Demokrasi Minus Meritokrasi

30 December 2023 21:03

Rekam jejak, merupakan salah satu daya tawar utama bagi calon pemimpin. Pemilih rasional menentukan pilihan, berdasarkan rekam jejak dan gagasan. Rekam jejak jadi alat deteksi seleksi atas dasar kualifikasi, kompetensi, dan prestasi.
 
Di lain sisi, tradisi meritokrasi bisa mematangkan demokrasi karena mendorong transparansi, mencegah diskriminasi dan kolusi. Namun, dinamika politik nasional tahun ini, masih jauh dari idealisme meritokrasi.

Buktikan dengan rekam jejak. Itu lah amunisi andalan capres Anies Baswedan untuk memungkas berbagai keraguan. Rekam jejak merupakan cara paling obyektif dan transparan untuk menakar kualitas kepemimpinan.

Setiap perhelatan kontestasi demokrasi, masyarakat selalu diajak menerawang rekam jejak serta visi misi. Jangan memberi suara hanya berdasar popularitas, janji, apalagi iming-iming transaksi. Dengan rekam jejak, tercipta sistem meritokrasi. Semua anak bangsa memiliki kesempatan setara, dan seleksi berdasarkan kualifikasi, kompetensi, dan prestasi. 

Tahun ini, panggung politik nasional mementaskan lakon nepotisme dan kolusi mengalahkan meritokrasi. Prinsip kesetaraan, porak poranda oleh hubungan kekerabatan.

Pencopotan Anwar Usman dari posisi Ketua Mahkamah Konstitusi menjadi konformasi ada intervensi, agar putusan MK menguntungkan putra sulung Presiden Jokowi. Jimly memang tidak mengungkapkan, siapa atau kelompok mana yang mengintervensi putusan MK melalui Anwar Usman. Namun siapa yang diuntungkan oleh putusan MK, begitu kasat mata. 

Banyak yang mempertanyakan, apa rekam jejak Gibran hingga dianggap layak diusung ke puncak pemerintahan? Ada yang menjawab, di bawah komando Gibran, Kota Solo mengalami banyak perkembangan. Namun benarkah semarak pembangunan, adalah prestasi Gibran? Muncul dugaan, proyek-proyek itu adalah skenario politik untuk mendongkrak popularitas Gibran.
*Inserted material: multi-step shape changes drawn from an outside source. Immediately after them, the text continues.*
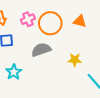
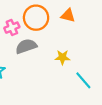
pink cross: (28, 19) -> (12, 28), moved

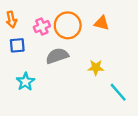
pink cross: (12, 28) -> (42, 27), moved

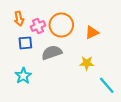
orange arrow: (11, 20) -> (19, 19), moved
orange triangle: (102, 23) -> (92, 32), moved, turned -40
blue square: (17, 45) -> (25, 43), moved

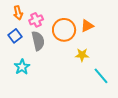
orange circle: (61, 25) -> (64, 30), moved
blue square: (25, 43) -> (15, 36), moved, turned -32
gray semicircle: (52, 53) -> (38, 41), moved, turned 96

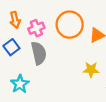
orange circle: (64, 30) -> (70, 25), moved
Ada belasan proyek yang didanai pemerintah pusat melalui pengucuran APBN. Jika ditotal, proyek-proyek itu nilainya lebih dari satu triliun rupiah. Ada pula sejumlah proyek yang dananya berasal dari kantong perusahaan milik negara. Wajar bila ada yang curiga, di balik proyek-proyek itu ada campur tangan penguasa. 

Sepanjang tahun ini, istilah Dinasti Solo kian kuat dilekatkan pada keluarga besar Presiden Jokowi. Walau tidak ada bukti, masyarakat meyakini, ada pengerahan jaringan kekuasaan untuk mendorong karir politik anak dan menantu Jokowi. 

Praktek nepotisme, kolusi, dan hegemoni kekuasaan, semestinya sudah punah pasca reformasi 1998. Namun seperempat abad reformasi, praktek tata kelola negara yang busuk itu terindikasi muncul kembali.

Di era pemerintahan Presiden Jokowi, meritokrasi dicanangkan sebagai napas birokrasi. Penempatan jabatan berdasarkan kompetensi, bukan koneksi. Namun rotasi kepemimpinan negeri, tak sesuai prinsip meritokrasi.

Ada anekdot mengenai bisnis keluarga. Bunyinya, generasi pertama merintis, generasi kedua menikmati, dan generasi ketiga menghancurkan. Namun negara, bukan lah perusahaan keluarga. Jangan sampai tatanan bernegara berantakan, cuma karena hasrat kekuasaan.

Bila meritokrasi tidak menjadi napas demokrasi, republik ini rawan terjerumus dalam kakistokrasi, yaitu dipimpin orang yang tidak kompeten dan sarat penyimpangan moral di berbagai lini.